Bu taktik tarihte oldukça popüler bir sayı azaltma taktiğidir. M.S 61 yıllarında Boudica’ya karşı Gaius Suetonius Paulinus tarafından kullanılacaktır.
Savaşa geçmeden önce 2 tarafın askerlerine ve bu askerlerin özelliklerine bakmak gerekiyor.
Serhas’ın Askeri Birlikleri
Ahameniş tarafında döneminin en büyük ve güçlü aynı zamanda çok karmaşık bir ordusu bulunmakta. Bunun temel nedenleri Ahameniş İmparatorluğunun çok geniş bir coğrafyaya hükmetmesi ve ordusunda bulunan askerlerin etnik kökenlerinin oldukça farklı olması. Böylesine karmaşık bir orduyu düzenlemek ve yönetmek oldukça zor olmalı. Ordunun bel kemiğini ise deri zırhlarla kuşanan piyadeler oluşturmakta bu piyadelerin kullandıkları zırhlar Spartalı’lara karşı oldukça ilkel durumda. Öte yandan Ahameniş İmparatorluğunun özel ve efsanevi savaşçıları ölümsüzleri unutmamak gerekir. Bunlar erken yaşlarda ailesinden alınıp oldukça sıkı disiplin ve özel bir eğitim alan askerlerdir.

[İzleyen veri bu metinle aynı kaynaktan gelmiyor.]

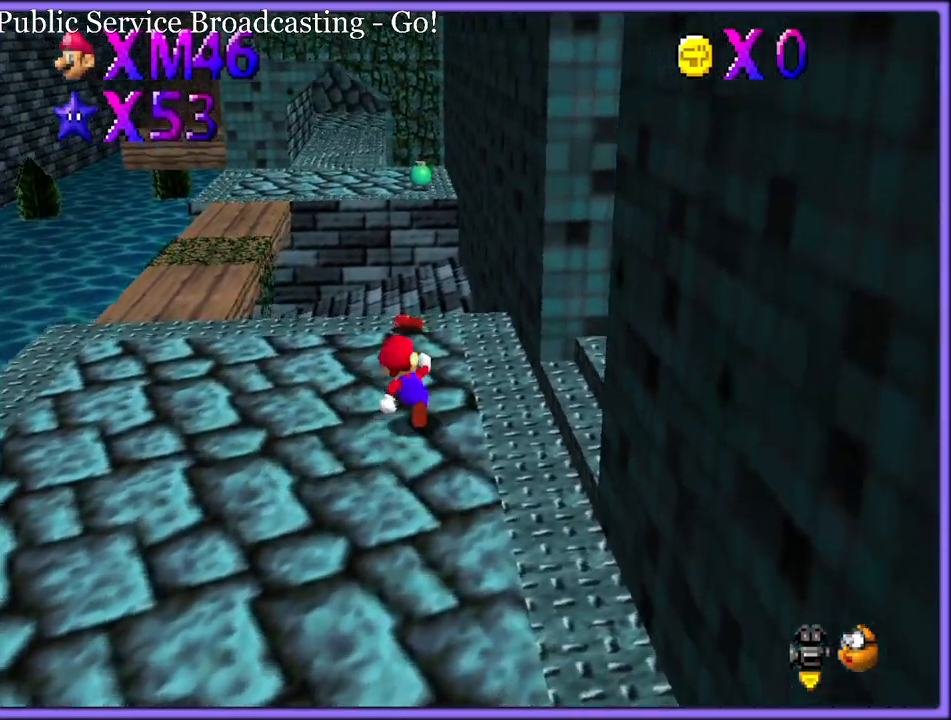
{"buttons": ["A", "B"], "left_stick": "up-right", "button_events": [[50, "B", "down"], [133, "B", "up"], [417, "A", "down"], [450, "B", "down"]]}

Onlara ölümsüzler denmesinin nedeni asker sayısının azalmamasından kaynaklıdır. 10.000 kişiden oluşan birlik, birisinin ölmesi durumunda yerine yenisinin getirilmesi ve bu sayının korunmasından dolayı ölümsüzler olarak adlandırılmıştır. Aynı zamanda denizde Artemision Boğazı’na neredeyse 600 gemilik bir donanma ile gelen Ahameniş İmparatoru I. Serhas kesin bir kararlılık ile Yunan Şehir Devletlerine doğru ilerlemekte.
Leonidas’ın Hoplitleri
Spartalıların oldukça vahşi ve sıkı bir eğitim süreci vardı. Eğer bir Spartalı doğduğunda fiziksel bir bozukluğa sahipse doğada ölüme bırakılırdı. Çocuklar genç yaşta ailelerinden alınıp çok sıkı disiplinli bir eğitime tabi tutulurdu. Sparta askerleri oldukça uzun çift taraflı bir mızrak taşırlardı. Mızrakları kırılır veya yakın dövüşe girerlerse kısa kılıçları ile savaşmaya devam ederlerdi. Spartalılar ok kullanmayı korkaklıktan sayar ve sadece mızrak,kılıç ve kalkanlarıyla savaşırlardı. Kalkanları bronzdan oluşmakta, üzerlerindeki zırh ise oldukça ağır ve sağlam metallerden yapılmaktaydı. Askerler birbirine oldukça yakın ve sıkı bir biçimde kenetlenerek falanks sistemiyle savaşıyordu. Ordunun bu birimlerine hoplit deniliyordu.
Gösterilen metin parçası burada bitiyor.